Introduction

Summary

THE STRUCTURE OF ARCHIMEDES’ ON SPIRALS

One may be forgiven for considering this, On Spirals, to be Archimedes’ finest. The figures bend and balance as the argument reaches – effortlessly, quickly, and yet, how, one cannot quite grasp – towards several magnificent results. These suggest no less than the squaring of the circle: first, a certain line (defined by a tangent to the circle) is equal to the circumference of the circle; second, a certain area is equal to the circle's third.

We are witnesses to Archimedes in action, as he engaged in a campaign of publications. At some early date, we are told in this treatise, he sent out via his mathematician friend Conon a complex geometrical challenge containing many claims. He had gradually discharged this challenge. Previously, he had sent to Dositheus the two books On the Sphere and the Cylinder (following on the Quadrature of the Parabola, which contained results independent from the original challenge sent via Conon). Now, he sends out On Spirals. This, once again, is sent to Dositheus. Archimedes once again proves some of the claims contained in that letter to Conon; he also reflects, briefly, on that geometrical challenge as a whole.

In this treatise, Archimedes promises to find not two, but four results.
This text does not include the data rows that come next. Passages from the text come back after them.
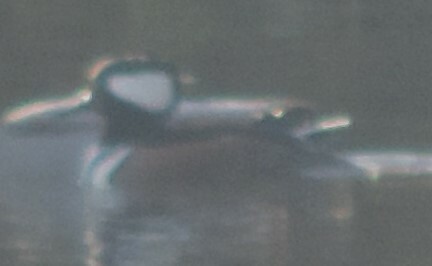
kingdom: Animalia
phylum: Chordata
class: Aves
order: Anseriformes
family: Anatidae
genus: Lophodytes
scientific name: Lophodytes cucullatus
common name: Hooded merganser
One of them is the result on the tangent mentioned above (being equal to the circumference of the circle). The result on the area of the spiral (being one-third the circle enclosing it) is proved and then further expanded to two extra, inherently interesting results, showing the ratios between the entire shells of spirals enclosing each other as well as the ratios of fragments of shells enclosing each other.